The gap is significant because software now arrives from multiple and unpredictable sources: legacy code, trusted third-party vendors, open source, and AI-generated output. Lanowitz warns that organizations must audit the security practices of their suppliers, including the subcontractors those suppliers rely on. "You may think a trusted provider is writing the code they deliver. In reality, they’ve subbed it out to another group and another group. You lose control at the nth party."

  • Prompt is the new SQL: "If you look at what OWASP has done in the past, it was always about SQL injection. Now we’re looking at prompt injection," Lanowitz says. She notes that data leakage is often unintentional. "You could go to your favorite LLM and start putting in financial details, doing what if scenarios. And suddenly, that’s now sensitive information that is out there inside of that LLM." The accountability gap left by AI providers makes governance harder.
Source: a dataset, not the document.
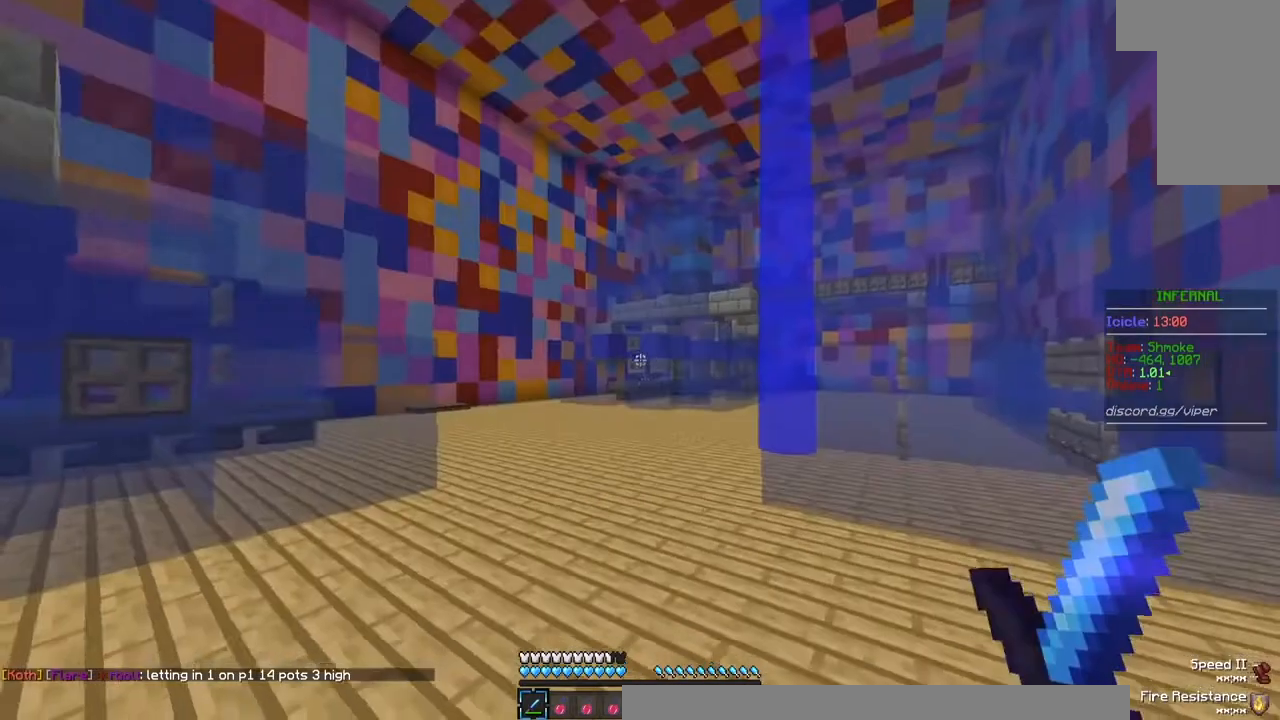
{"keys": [], "mouse": ["right"], "events": [[367, "mouse_right", "down"]]}
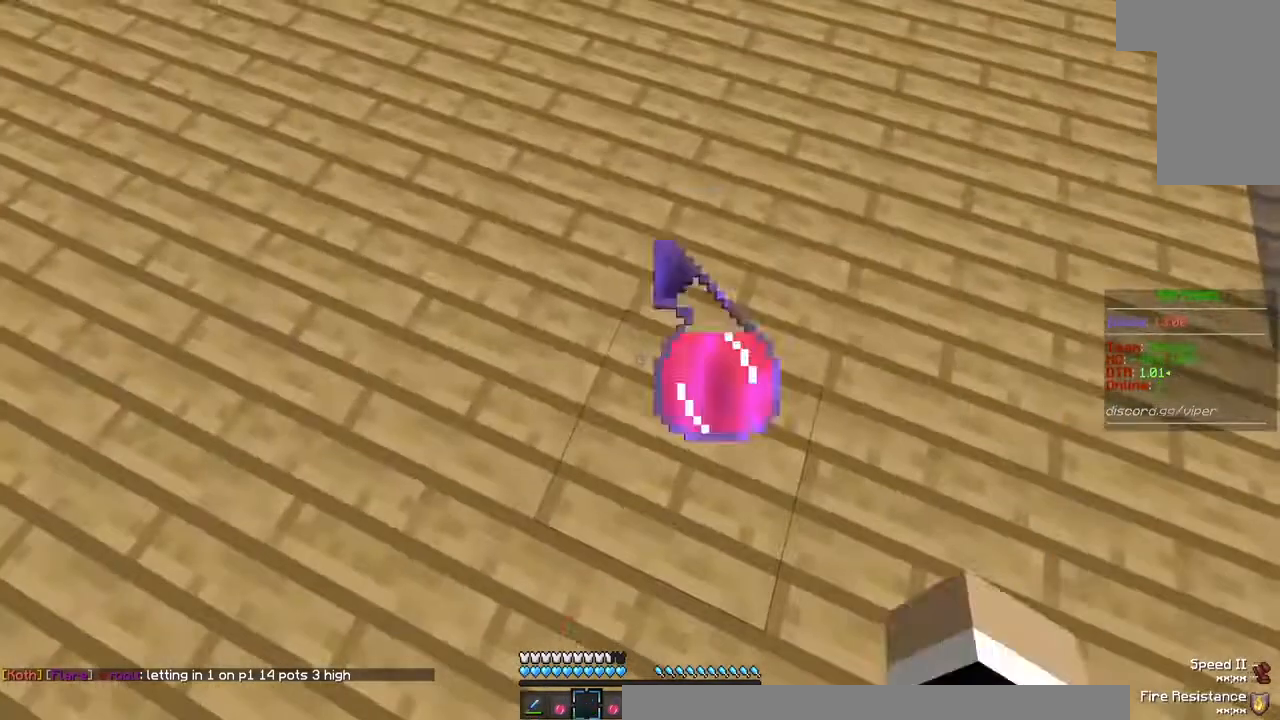
{"keys": [], "mouse": ["right"], "events": []}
Her response is that organizations need to be deliberate about which AI tools they permit, invest in year-round training rather than annual compliance exercises, and make governance part of daily workflows.

In 2026, Lanowitz sees resilience planning, supply chain accountability, and post-breach readiness moving from aspiration to expectation. She warns that the aftermath of major breaches is becoming its own threat category, as adversary groups monetize stolen intellectual property long after the initial attack.

The imperative for security leaders is to bring back disciplined software engineering practices, budget for security from the start of every project, and accept that resilience is not a security team deliverable. "We have to make sure everybody understands the importance of security, that we talk to one another, and that we get out of the silos that have been built up over decades," Lanowitz concludes.